WHAT NEEDS TO BE DONE =>
Copy every line of the items below exactly, leaving the pictures out of your answer.

INFORMATION GIVEN =>
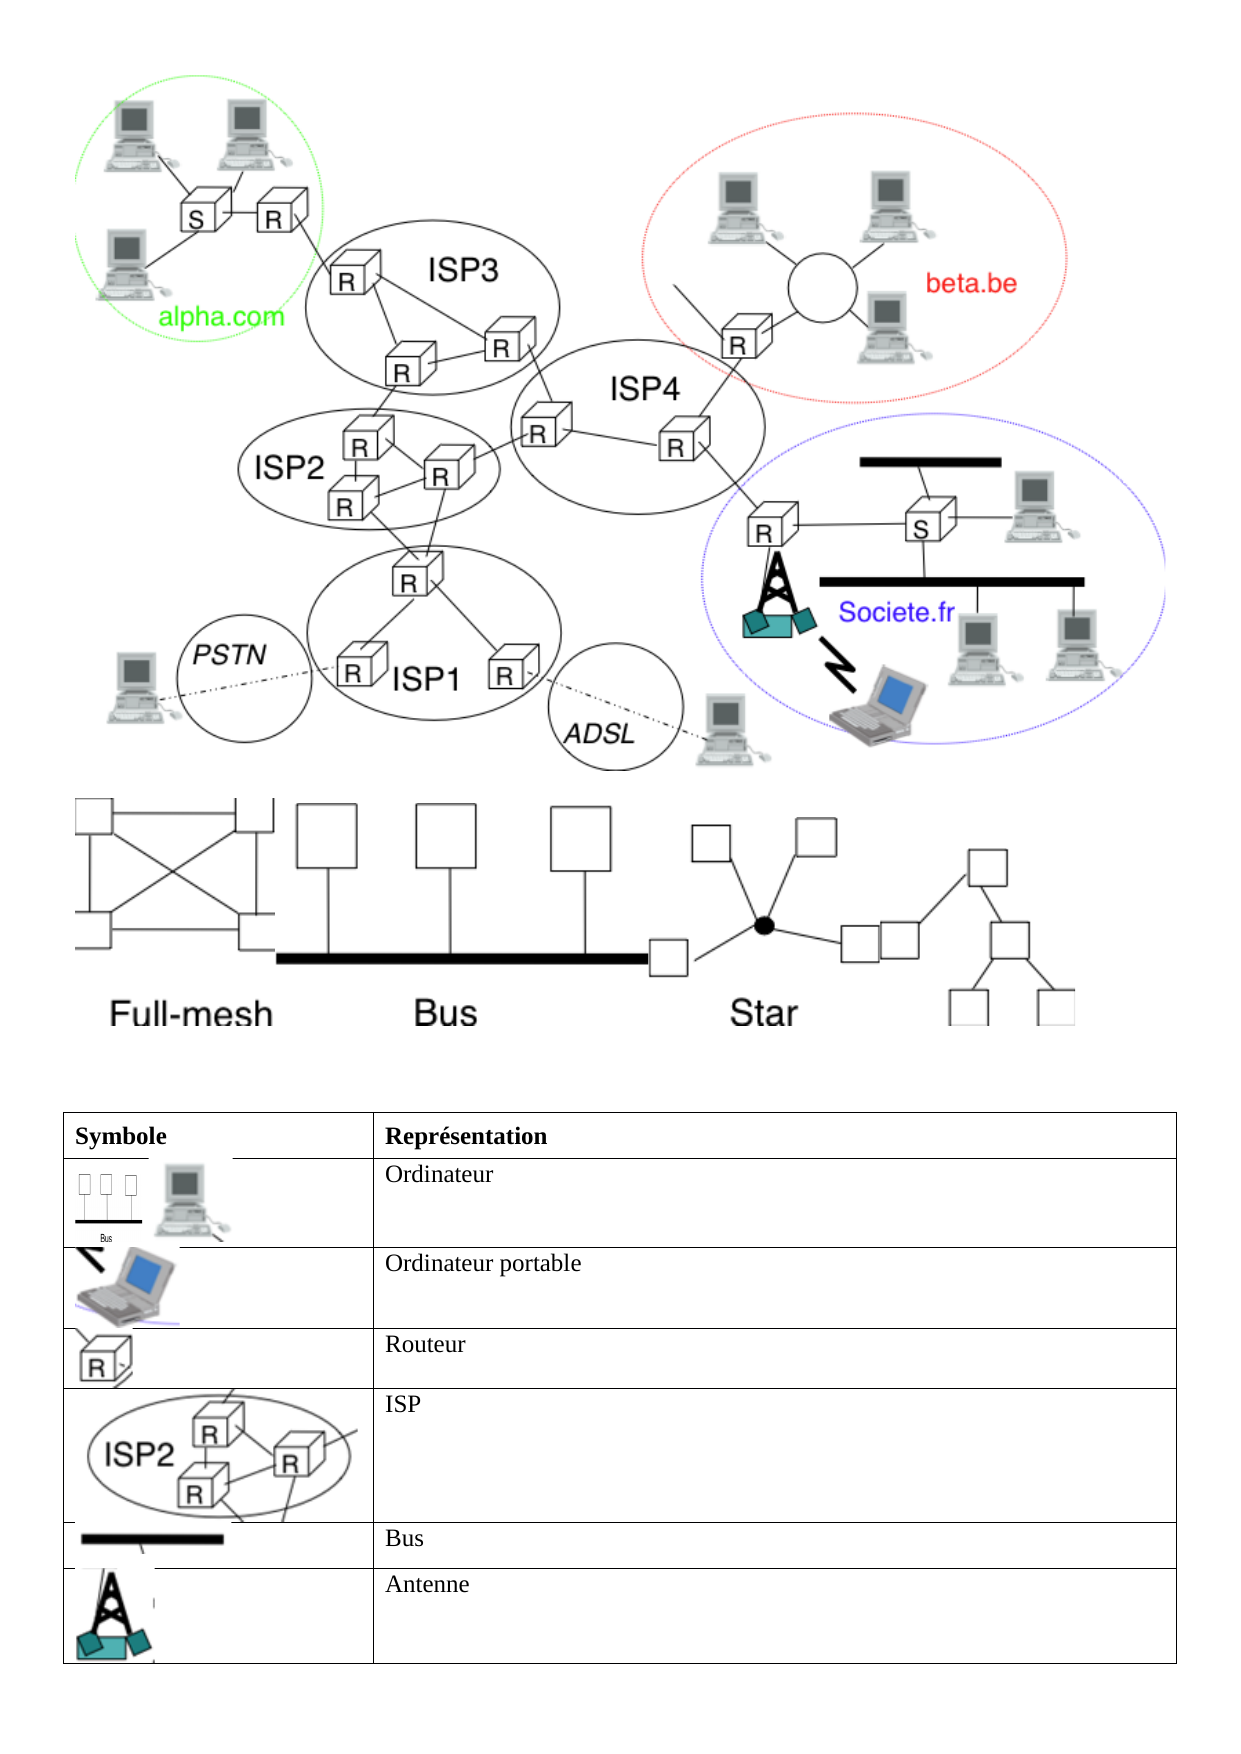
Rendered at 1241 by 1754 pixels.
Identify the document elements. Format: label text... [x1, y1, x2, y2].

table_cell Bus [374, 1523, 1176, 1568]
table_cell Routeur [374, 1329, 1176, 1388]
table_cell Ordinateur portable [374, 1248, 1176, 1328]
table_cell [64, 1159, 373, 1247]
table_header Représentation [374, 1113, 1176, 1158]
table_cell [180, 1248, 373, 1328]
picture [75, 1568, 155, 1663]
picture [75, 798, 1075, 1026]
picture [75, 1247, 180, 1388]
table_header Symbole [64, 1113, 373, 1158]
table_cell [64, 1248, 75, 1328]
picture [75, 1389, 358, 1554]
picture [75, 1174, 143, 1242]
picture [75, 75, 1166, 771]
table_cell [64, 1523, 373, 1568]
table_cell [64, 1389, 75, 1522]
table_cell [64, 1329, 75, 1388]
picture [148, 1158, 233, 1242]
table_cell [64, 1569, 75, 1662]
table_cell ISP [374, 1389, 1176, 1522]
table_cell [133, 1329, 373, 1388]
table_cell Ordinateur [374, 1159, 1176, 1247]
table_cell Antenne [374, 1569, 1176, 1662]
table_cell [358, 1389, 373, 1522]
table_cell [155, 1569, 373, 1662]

EXERCISE RESULT =>
Rendered at 1241 by 1754 pixels.
Identify the document elements. Format: label text... [x1, y1, x2, y2].

table_cell Bus [374, 1523, 1176, 1568]
table_cell Routeur [374, 1329, 1176, 1388]
table_cell Ordinateur portable [374, 1248, 1176, 1328]
table_cell [64, 1159, 373, 1247]
table_header Représentation [374, 1113, 1176, 1158]
table_cell [180, 1248, 373, 1328]
picture [75, 1568, 155, 1663]
picture [75, 798, 1075, 1026]
picture [75, 1247, 180, 1388]
table_header Symbole [64, 1113, 373, 1158]
table_cell [64, 1248, 75, 1328]
picture [75, 1389, 358, 1554]
picture [75, 1174, 143, 1242]
picture [75, 75, 1166, 771]
table_cell [64, 1523, 373, 1568]
table_cell [64, 1389, 75, 1522]
table_cell [64, 1329, 75, 1388]
picture [148, 1158, 233, 1242]
table_cell [64, 1569, 75, 1662]
table_cell ISP [374, 1389, 1176, 1522]
table_cell [133, 1329, 373, 1388]
table_cell Ordinateur [374, 1159, 1176, 1247]
table_cell Antenne [374, 1569, 1176, 1662]
table_cell [358, 1389, 373, 1522]
table_cell [155, 1569, 373, 1662]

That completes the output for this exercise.